In a nutshell, indicators and oscillators are tools that, by means of mathematical/statistical processing of prices and their trends, identify market conditions that the analyst/trader can exploit to his advantage. The average retail trader of the early 2000s saw the systematic use of these tools as an easy solution to be able to earn, as if the systematic repetition of some indications provided by these tools always gave the same result. Over time he became aware of the fact that indicators and oscillators were only simple calculations that were of help to the trader in certain circumstances.
In short, the fact that these tools did not always give the desired results had only made things worse by decreasing the ability of traders and analysts to read the market. RSI, MACD, Stochastic, CCI, are just some of the names of the most used indicators and oscillators in that period, not to mention the excessive use of moving averages and their crossings which allowed to identify, depending on some trend reversals, trend continuations or market entry or exit points. Ultimately, the trader (or aspiring one) had become a sort of alchemist of indicators, completely immersed in the search for the magic formula to "break" the market at the expense of the only thing that really matters on the markets, the price.
There was so much focus on the indicators that the trader first analyzed the indicator/oscillator and then later the price. In this regard, therefore, remember that indicators and oscillators are "help" tools, they are formulas that should help the trader and not complicate his life. The only problem therefore lies in the operational weight that the trader attributes to the indicators, an extremely subjective weight that is given only ex-post, i.e. after seeing tangible results deriving from the use of one or more indicators/oscillators.
Indicators and oscillators are essential?

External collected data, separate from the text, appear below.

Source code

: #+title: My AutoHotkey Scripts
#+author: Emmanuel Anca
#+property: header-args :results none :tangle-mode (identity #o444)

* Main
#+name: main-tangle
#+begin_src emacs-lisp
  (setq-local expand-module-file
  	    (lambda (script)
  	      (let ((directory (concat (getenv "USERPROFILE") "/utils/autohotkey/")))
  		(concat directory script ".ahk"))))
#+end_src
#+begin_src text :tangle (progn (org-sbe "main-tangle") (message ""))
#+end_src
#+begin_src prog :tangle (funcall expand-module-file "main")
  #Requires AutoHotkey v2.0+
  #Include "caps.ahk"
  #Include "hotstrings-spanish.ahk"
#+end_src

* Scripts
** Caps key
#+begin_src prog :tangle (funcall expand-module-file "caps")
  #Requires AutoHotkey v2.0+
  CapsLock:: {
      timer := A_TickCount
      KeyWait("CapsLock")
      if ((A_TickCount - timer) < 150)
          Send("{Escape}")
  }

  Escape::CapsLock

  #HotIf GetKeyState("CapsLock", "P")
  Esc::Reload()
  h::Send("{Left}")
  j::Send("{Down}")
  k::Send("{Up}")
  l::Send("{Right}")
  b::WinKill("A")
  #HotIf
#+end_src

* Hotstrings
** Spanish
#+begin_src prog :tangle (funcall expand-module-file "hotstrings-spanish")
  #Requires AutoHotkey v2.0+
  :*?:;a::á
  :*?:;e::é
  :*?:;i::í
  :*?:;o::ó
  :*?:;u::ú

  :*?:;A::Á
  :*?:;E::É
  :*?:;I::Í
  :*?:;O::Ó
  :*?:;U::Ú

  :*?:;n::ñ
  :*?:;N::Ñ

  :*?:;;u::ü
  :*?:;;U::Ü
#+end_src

Yes, they are absolutely essential, especially if we want to define ourselves as trader in all respects. Many traders who operate with a “naked” chart, a chart that is clean at first sight, sometimes use some indicators based on the particular market circumstance. Like any tool, we need to know how and when to use it. Knowing that to open a door you need a key and not a hammer, it is as essential as knowing that to have technical confirmations on a certain type of movement you need a certain type of indicator/oscillator, an optional choice for the trader. So, are indicators and oscillators useful? In trading, the more you know, the better, the more culture you have, the higher our chances of success become, especially if we need that culture to understand when and how to use certain tools at our disposal.
Original article published on Money.it Italy 2022-10-18 08:57:00.
Original title: Trading, meglio con indicatori e oscillatori?